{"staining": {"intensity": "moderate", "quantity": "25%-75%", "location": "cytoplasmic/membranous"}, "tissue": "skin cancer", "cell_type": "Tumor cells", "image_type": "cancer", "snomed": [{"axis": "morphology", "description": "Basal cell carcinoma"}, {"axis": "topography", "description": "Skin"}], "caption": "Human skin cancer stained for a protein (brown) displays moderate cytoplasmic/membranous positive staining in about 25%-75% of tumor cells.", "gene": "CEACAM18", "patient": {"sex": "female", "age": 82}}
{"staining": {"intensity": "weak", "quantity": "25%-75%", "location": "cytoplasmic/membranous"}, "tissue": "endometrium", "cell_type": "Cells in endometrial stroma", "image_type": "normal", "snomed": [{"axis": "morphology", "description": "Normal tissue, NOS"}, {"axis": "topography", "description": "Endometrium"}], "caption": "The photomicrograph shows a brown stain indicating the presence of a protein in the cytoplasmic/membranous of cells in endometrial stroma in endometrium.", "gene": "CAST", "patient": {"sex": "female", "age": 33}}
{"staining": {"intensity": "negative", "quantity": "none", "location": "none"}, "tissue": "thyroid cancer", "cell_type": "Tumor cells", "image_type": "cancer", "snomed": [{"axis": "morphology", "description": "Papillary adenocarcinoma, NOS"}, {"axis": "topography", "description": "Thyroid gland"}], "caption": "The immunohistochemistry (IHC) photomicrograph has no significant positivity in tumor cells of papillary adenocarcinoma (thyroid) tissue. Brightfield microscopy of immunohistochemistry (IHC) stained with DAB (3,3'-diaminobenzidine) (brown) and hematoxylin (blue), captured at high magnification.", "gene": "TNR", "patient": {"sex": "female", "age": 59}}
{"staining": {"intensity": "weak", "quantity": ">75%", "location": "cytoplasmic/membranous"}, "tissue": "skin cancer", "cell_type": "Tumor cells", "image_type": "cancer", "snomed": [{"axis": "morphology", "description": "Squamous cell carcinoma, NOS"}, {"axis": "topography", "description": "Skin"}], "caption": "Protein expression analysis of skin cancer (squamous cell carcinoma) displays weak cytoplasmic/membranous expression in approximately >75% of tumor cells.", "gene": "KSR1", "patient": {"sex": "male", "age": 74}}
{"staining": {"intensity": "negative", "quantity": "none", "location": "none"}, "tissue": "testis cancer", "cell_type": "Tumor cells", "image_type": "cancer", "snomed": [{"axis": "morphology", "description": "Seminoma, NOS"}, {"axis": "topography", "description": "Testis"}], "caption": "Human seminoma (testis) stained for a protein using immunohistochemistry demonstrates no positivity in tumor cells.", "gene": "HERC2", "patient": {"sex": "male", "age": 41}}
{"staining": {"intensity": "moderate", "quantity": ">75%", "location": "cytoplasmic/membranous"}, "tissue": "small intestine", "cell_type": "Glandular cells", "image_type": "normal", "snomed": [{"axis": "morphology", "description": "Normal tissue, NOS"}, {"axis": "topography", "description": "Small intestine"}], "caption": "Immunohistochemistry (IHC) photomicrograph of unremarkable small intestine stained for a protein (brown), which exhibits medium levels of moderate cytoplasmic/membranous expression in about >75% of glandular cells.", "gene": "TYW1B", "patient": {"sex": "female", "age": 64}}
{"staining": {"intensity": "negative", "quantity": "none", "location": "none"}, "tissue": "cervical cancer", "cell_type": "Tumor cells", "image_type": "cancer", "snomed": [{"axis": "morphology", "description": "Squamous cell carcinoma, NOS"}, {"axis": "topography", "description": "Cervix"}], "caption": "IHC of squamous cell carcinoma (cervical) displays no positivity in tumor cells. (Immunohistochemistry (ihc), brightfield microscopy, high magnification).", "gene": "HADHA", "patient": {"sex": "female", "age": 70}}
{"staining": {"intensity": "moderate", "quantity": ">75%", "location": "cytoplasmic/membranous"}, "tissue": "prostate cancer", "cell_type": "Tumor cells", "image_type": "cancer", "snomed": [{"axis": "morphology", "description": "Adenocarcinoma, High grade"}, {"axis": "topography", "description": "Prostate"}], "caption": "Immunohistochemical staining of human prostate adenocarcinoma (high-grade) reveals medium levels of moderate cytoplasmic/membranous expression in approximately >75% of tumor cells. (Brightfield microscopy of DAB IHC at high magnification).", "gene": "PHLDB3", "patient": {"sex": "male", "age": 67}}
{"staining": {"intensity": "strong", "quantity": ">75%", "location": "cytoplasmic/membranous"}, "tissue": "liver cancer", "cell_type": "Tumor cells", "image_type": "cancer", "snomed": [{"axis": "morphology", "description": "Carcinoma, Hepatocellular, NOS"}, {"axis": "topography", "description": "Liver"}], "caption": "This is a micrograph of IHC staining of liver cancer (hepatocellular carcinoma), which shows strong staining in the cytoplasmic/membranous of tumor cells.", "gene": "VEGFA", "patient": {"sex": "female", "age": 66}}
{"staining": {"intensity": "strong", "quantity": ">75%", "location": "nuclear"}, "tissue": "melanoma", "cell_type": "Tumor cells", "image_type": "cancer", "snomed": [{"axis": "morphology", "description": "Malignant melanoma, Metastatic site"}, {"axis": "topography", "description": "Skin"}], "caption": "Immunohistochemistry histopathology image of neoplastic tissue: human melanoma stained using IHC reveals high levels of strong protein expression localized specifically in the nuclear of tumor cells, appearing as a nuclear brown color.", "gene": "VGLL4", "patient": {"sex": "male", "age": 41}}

### Task to complete
The data above should be duplicated exactly and completely.

### Written answer
{"staining": {"intensity": "moderate", "quantity": "25%-75%", "location": "cytoplasmic/membranous"}, "tissue": "skin cancer", "cell_type": "Tumor cells", "image_type": "cancer", "snomed": [{"axis": "morphology", "description": "Basal cell carcinoma"}, {"axis": "topography", "description": "Skin"}], "caption": "Human skin cancer stained for a protein (brown) displays moderate cytoplasmic/membranous positive staining in about 25%-75% of tumor cells.", "gene": "CEACAM18", "patient": {"sex": "female", "age": 82}}
{"staining": {"intensity": "weak", "quantity": "25%-75%", "location": "cytoplasmic/membranous"}, "tissue": "endometrium", "cell_type": "Cells in endometrial stroma", "image_type": "normal", "snomed": [{"axis": "morphology", "description": "Normal tissue, NOS"}, {"axis": "topography", "description": "Endometrium"}], "caption": "The photomicrograph shows a brown stain indicating the presence of a protein in the cytoplasmic/membranous of cells in endometrial stroma in endometrium.", "gene": "CAST", "patient": {"sex": "female", "age": 33}}
{"staining": {"intensity": "negative", "quantity": "none", "location": "none"}, "tissue": "thyroid cancer", "cell_type": "Tumor cells", "image_type": "cancer", "snomed": [{"axis": "morphology", "description": "Papillary adenocarcinoma, NOS"}, {"axis": "topography", "description": "Thyroid gland"}], "caption": "The immunohistochemistry (IHC) photomicrograph has no significant positivity in tumor cells of papillary adenocarcinoma (thyroid) tissue. Brightfield microscopy of immunohistochemistry (IHC) stained with DAB (3,3'-diaminobenzidine) (brown) and hematoxylin (blue), captured at high magnification.", "gene": "TNR", "patient": {"sex": "female", "age": 59}}
{"staining": {"intensity": "weak", "quantity": ">75%", "location": "cytoplasmic/membranous"}, "tissue": "skin cancer", "cell_type": "Tumor cells", "image_type": "cancer", "snomed": [{"axis": "morphology", "description": "Squamous cell carcinoma, NOS"}, {"axis": "topography", "description": "Skin"}], "caption": "Protein expression analysis of skin cancer (squamous cell carcinoma) displays weak cytoplasmic/membranous expression in approximately >75% of tumor cells.", "gene": "KSR1", "patient": {"sex": "male", "age": 74}}
{"staining": {"intensity": "negative", "quantity": "none", "location": "none"}, "tissue": "testis cancer", "cell_type": "Tumor cells", "image_type": "cancer", "snomed": [{"axis": "morphology", "description": "Seminoma, NOS"}, {"axis": "topography", "description": "Testis"}], "caption": "Human seminoma (testis) stained for a protein using immunohistochemistry demonstrates no positivity in tumor cells.", "gene": "HERC2", "patient": {"sex": "male", "age": 41}}
{"staining": {"intensity": "moderate", "quantity": ">75%", "location": "cytoplasmic/membranous"}, "tissue": "small intestine", "cell_type": "Glandular cells", "image_type": "normal", "snomed": [{"axis": "morphology", "description": "Normal tissue, NOS"}, {"axis": "topography", "description": "Small intestine"}], "caption": "Immunohistochemistry (IHC) photomicrograph of unremarkable small intestine stained for a protein (brown), which exhibits medium levels of moderate cytoplasmic/membranous expression in about >75% of glandular cells.", "gene": "TYW1B", "patient": {"sex": "female", "age": 64}}
{"staining": {"intensity": "negative", "quantity": "none", "location": "none"}, "tissue": "cervical cancer", "cell_type": "Tumor cells", "image_type": "cancer", "snomed": [{"axis": "morphology", "description": "Squamous cell carcinoma, NOS"}, {"axis": "topography", "description": "Cervix"}], "caption": "IHC of squamous cell carcinoma (cervical) displays no positivity in tumor cells. (Immunohistochemistry (ihc), brightfield microscopy, high magnification).", "gene": "HADHA", "patient": {"sex": "female", "age": 70}}
{"staining": {"intensity": "moderate", "quantity": ">75%", "location": "cytoplasmic/membranous"}, "tissue": "prostate cancer", "cell_type": "Tumor cells", "image_type": "cancer", "snomed": [{"axis": "morphology", "description": "Adenocarcinoma, High grade"}, {"axis": "topography", "description": "Prostate"}], "caption": "Immunohistochemical staining of human prostate adenocarcinoma (high-grade) reveals medium levels of moderate cytoplasmic/membranous expression in approximately >75% of tumor cells. (Brightfield microscopy of DAB IHC at high magnification).", "gene": "PHLDB3", "patient": {"sex": "male", "age": 67}}
{"staining": {"intensity": "strong", "quantity": ">75%", "location": "cytoplasmic/membranous"}, "tissue": "liver cancer", "cell_type": "Tumor cells", "image_type": "cancer", "snomed": [{"axis": "morphology", "description": "Carcinoma, Hepatocellular, NOS"}, {"axis": "topography", "description": "Liver"}], "caption": "This is a micrograph of IHC staining of liver cancer (hepatocellular carcinoma), which shows strong staining in the cytoplasmic/membranous of tumor cells.", "gene": "VEGFA", "patient": {"sex": "female", "age": 66}}
{"staining": {"intensity": "strong", "quantity": ">75%", "location": "nuclear"}, "tissue": "melanoma", "cell_type": "Tumor cells", "image_type": "cancer", "snomed": [{"axis": "morphology", "description": "Malignant melanoma, Metastatic site"}, {"axis": "topography", "description": "Skin"}], "caption": "Immunohistochemistry histopathology image of neoplastic tissue: human melanoma stained using IHC reveals high levels of strong protein expression localized specifically in the nuclear of tumor cells, appearing as a nuclear brown color.", "gene": "VGLL4", "patient": {"sex": "male", "age": 41}}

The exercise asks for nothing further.